In the winter of 1925/1926 there was a political discussion within the NSDAP as to which position to take on the question of compensation for the prince in the Reichstag . The NSDAP functionaries of the Northwest Working Group met on January 24, 1926 in Hanover and spoke out against compensation. This view did not meet with the approval of Hitler, who did not want to alienate supporters of compensation for the prince and saw this question as secondary, since in the Free State of Bavaria a settlement with the House of Wittelsbach had existed since 1923 . Hitler wanted to prevent an impending split in the NSDAP.

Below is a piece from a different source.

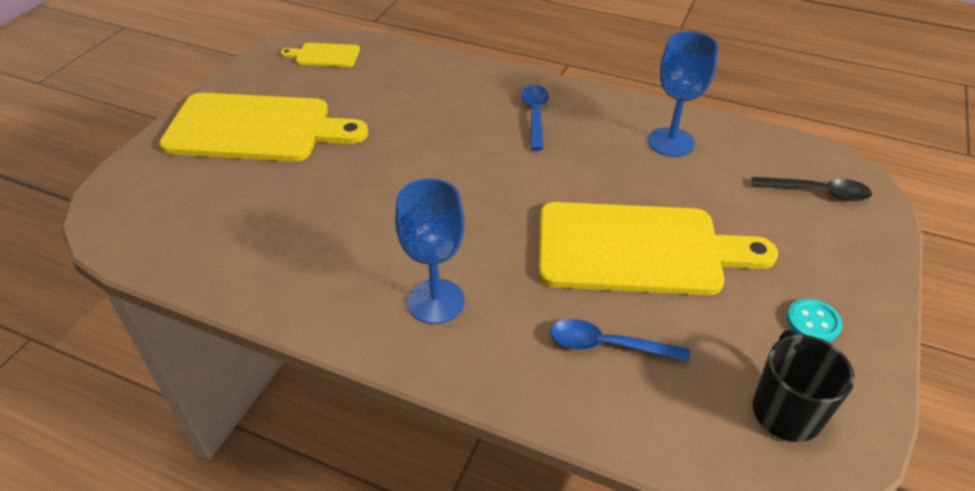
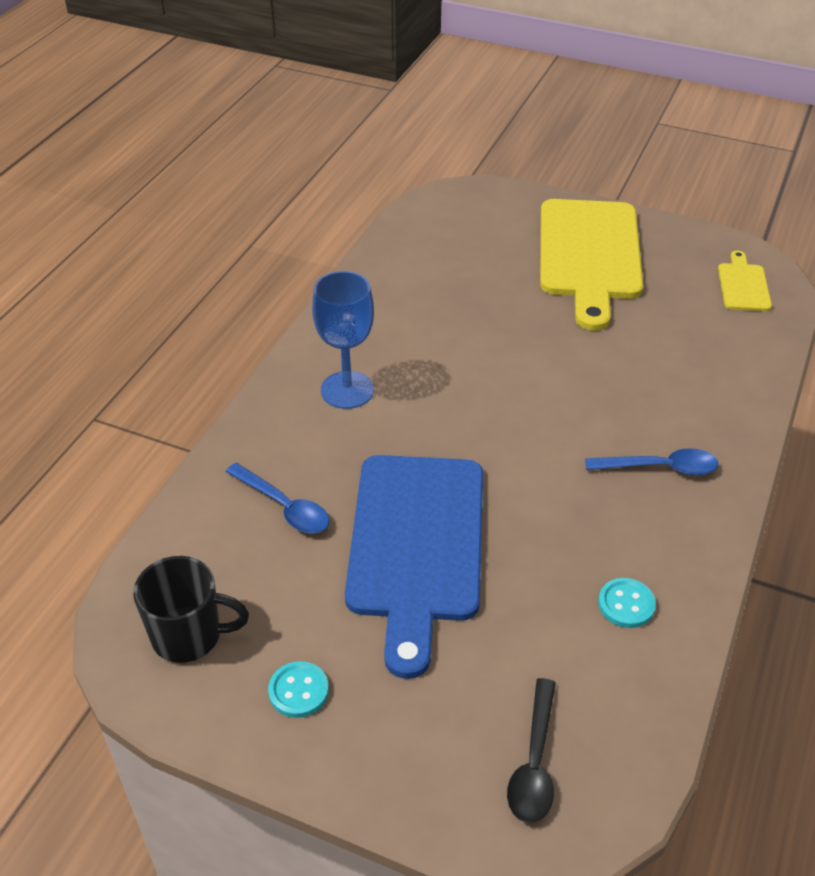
camera: 90 degrees right, 0 degrees up
(607, 345) = (284, 507): blue spoon -> blue spoon turned 120 degrees clockwise
(638, 249) = (416, 545): yellow cutting board -> blue cutting board
(671, 142) = (626, 604): blue goblet -> turquoise button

Procedure and consequences

Therefore, on February 14, 1926, a leadership conference was held in Bamberg ( Bavaria ). There, the left wing of the party under Gregor Strasser and Joseph Goebbels had to withdraw its program demands, which expressed a more “ national Bolshevik ” policy. The Volkischer Beobachter reported that complete unanimity had been achieved. Adolf Hitler emerged stronger from this dispute, united the party wings and became the sole leader of the NSDAP. With the party statutes of May 22, 1926, adopted a little later, which declared the 25-point program of 1920 to be unalterable, the victory over the Strasser group was complete.

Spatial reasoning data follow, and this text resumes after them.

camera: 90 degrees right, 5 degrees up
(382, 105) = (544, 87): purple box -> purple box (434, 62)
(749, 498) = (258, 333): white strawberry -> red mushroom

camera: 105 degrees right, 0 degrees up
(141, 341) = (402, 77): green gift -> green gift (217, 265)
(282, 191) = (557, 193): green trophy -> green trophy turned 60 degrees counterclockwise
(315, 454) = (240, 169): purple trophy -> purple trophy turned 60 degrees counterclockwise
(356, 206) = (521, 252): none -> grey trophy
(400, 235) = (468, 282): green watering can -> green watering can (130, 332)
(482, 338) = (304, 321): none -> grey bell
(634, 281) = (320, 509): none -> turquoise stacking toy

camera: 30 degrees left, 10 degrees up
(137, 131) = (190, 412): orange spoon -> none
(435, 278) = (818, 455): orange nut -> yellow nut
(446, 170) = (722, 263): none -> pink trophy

Joseph Goebbels, however, was deeply disappointed in his diary entry by Hitler:

“Hitler is talking. Two hours. I am beaten. What a Hitler? Which reactionary? Fabulously clumsy and insecure. Russian question: completely wrong. Italy and England natural allies. Terrible! Our task is to destroy Bolshevism. Bolshevism is Jewish machinations! [...] Prince compensation! Right must remain right. Even the prince. Do not shake the question of private property! Horrible!! [...] Strasser speaks. Halting, trembling, clumsy, the good, honest Strasser, oh God, how little we are up to these pigs down there. [...] Probably one of the biggest disappointments of my life. I no longer completely believe in Hitler. That is the terrible thing: I have lost my inner support. I'm only halfway. "

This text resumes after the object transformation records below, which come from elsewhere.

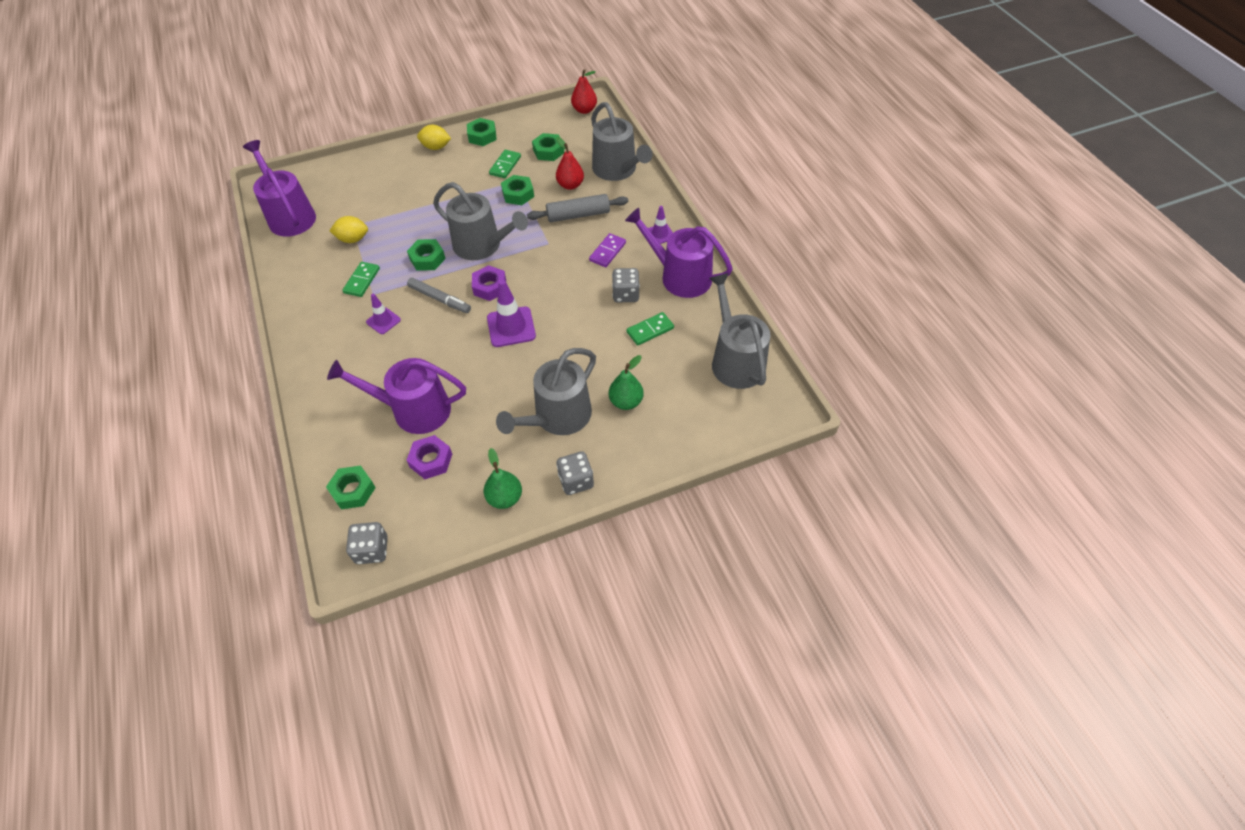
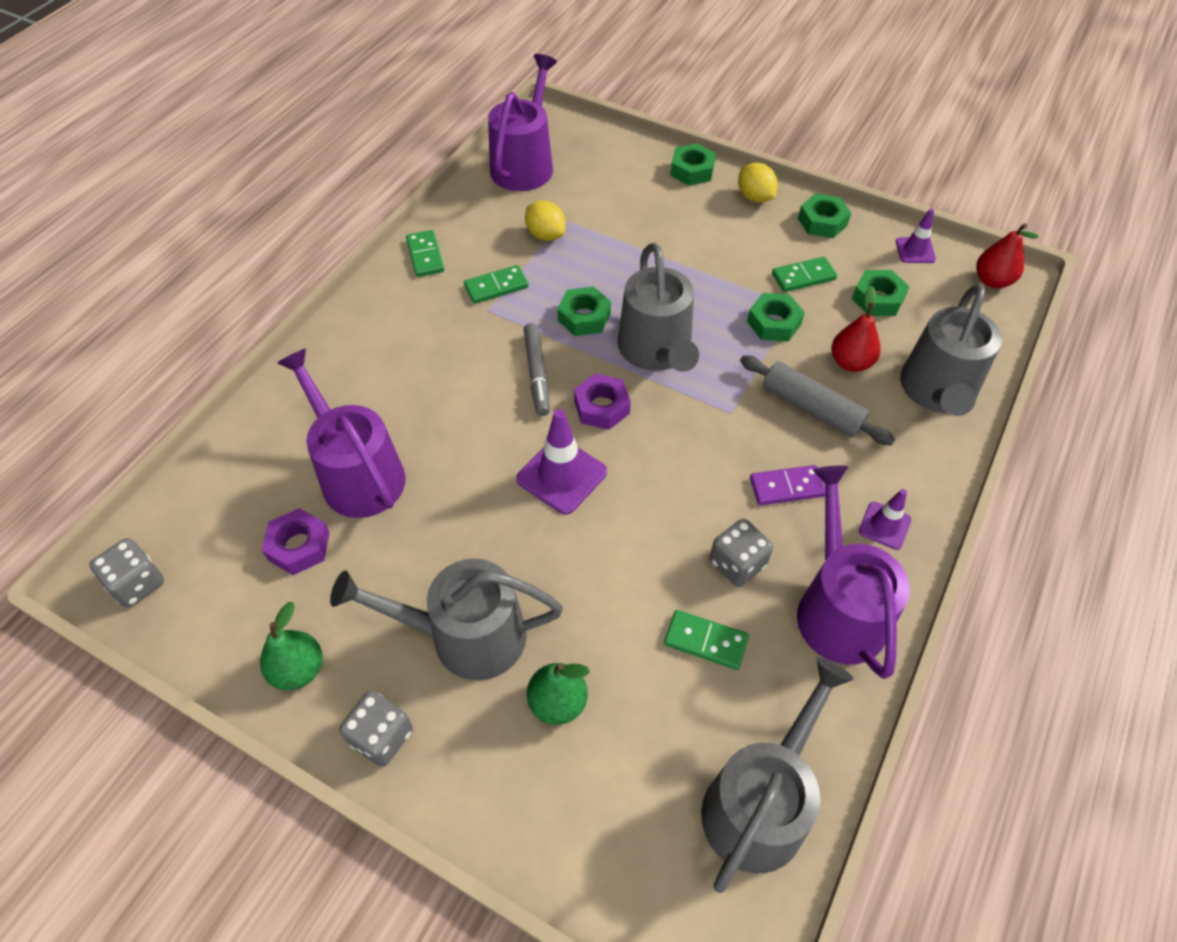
camera: 50 degrees right, 0 degrees up
(299, 297) = (425, 256): none -> green domino
(353, 490) = (206, 502): green nut -> green nut (692, 170)
(383, 321) = (458, 348): purple traffic cone -> purple traffic cone (915, 250)

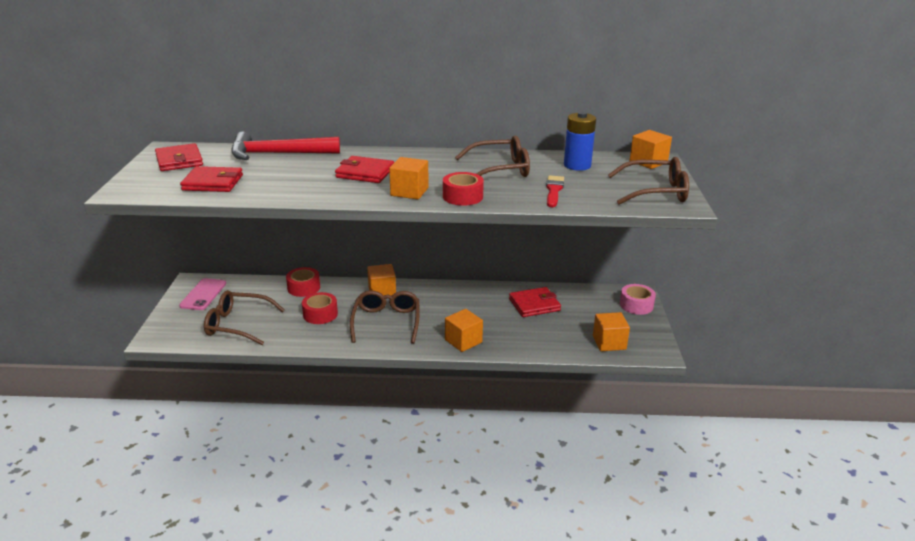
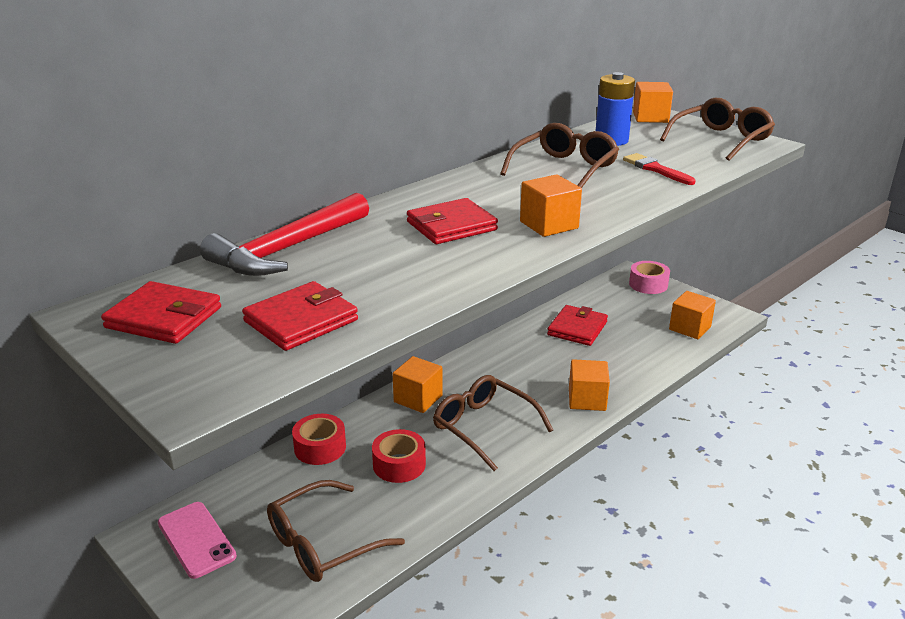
camera: 45 degrees left, 0 degrees up
(462, 196) = (606, 207): red tape -> none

Two months later, however, Goebbels, who had been hugged by Hitler after a speech, wrote: “I'm so happy!”. On July 25, 1926, Goebbels wrote in his diary: “I feel connected to him [Hitler] to the end. Now my last doubt is gone. Germany will live! Hail Hitler!". Finally, he justified his about-face in an open letter dated November 15, 1926.

Strasser, who since 1931 increasingly represented business-friendly positions and accepted donations from individual large-scale industrialists, resigned from all party offices in 1932 because of recurring differences with Hitler. On June 30, 1934, he was murdered by the Gestapo in the so-called Röhm Putsch .

literature

  • Wolfgang Benz : The 101 most important questions: The Third Reich , Munich: CH Beck, 2006.
  • Joachim C. Fest : Hitler, Eine Biographie , Frankfurt a. M .: Ullstein, 1973, p. 357ff.

Web links

Individual evidence

  1. a b c Ernst Deuerlein (ed.): The rise of the NSDAP in eyewitness reports. dtv, 4th edition Munich 1980, ISBN 3-423-02701-0 , p. 256.
  2. Joseph Goebbels Diaries , ed. by Ralf Georg Reuth, Munich 1992, ISBN 3-492-21411-8 , Vol. 1, p. 228 (entry from February 15, 1926).
  3. Joseph Goebbels Diaries, Vol. 1, p. 239 (entry from April 13, 1926).
  4. Joseph Goebbels Diaries, Vol. 1, p. 267.
  5. Joseph Goebbels Diaries, Vol. 1, p. 272, note 32.
  6. ^ Henry Ashby Turner , Die Großunternehmer und der Aufstieg Hitler , Siedler Verlag, Berlin 1985, pp. 234–237, 316f and 348f.